═══ RECORDS PROVIDED ═══

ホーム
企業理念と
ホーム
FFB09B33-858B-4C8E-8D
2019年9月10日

═══
═══ RECORDS PROVIDED ═══

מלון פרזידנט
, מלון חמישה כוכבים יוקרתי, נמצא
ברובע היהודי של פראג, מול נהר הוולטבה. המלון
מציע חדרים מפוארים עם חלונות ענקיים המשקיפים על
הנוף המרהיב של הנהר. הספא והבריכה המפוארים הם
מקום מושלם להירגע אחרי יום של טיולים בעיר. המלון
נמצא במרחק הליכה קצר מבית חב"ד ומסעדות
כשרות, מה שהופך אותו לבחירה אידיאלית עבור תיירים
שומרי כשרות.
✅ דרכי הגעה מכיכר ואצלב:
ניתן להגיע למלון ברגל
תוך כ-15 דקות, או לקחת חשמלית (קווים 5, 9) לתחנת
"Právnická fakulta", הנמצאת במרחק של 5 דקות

═══

§ EXERCISE OBJECTIVE: Look through the material above and print exactly the lines from the one containing "מציע חדרים מפוארים" to the one containing "במרחק של 5 דקות", both included, and nothing more.

§ SOLUTION FOR THIS TASK:
מציע חדרים מפוארים עם חלונות ענקיים המשקיפים על
הנוף המרהיב של הנהר. הספא והבריכה המפוארים הם
מקום מושלם להירגע אחרי יום של טיולים בעיר. המלון
נמצא במרחק הליכה קצר מבית חב"ד ומסעדות
כשרות, מה שהופך אותו לבחירה אידיאלית עבור תיירים
שומרי כשרות.
✅ דרכי הגעה מכיכר ואצלב:
ניתן להגיע למלון ברגל
תוך כ-15 דקות, או לקחת חשמלית (קווים 5, 9) לתחנת
"Právnická fakulta", הנמצאת במרחק של 5 דקות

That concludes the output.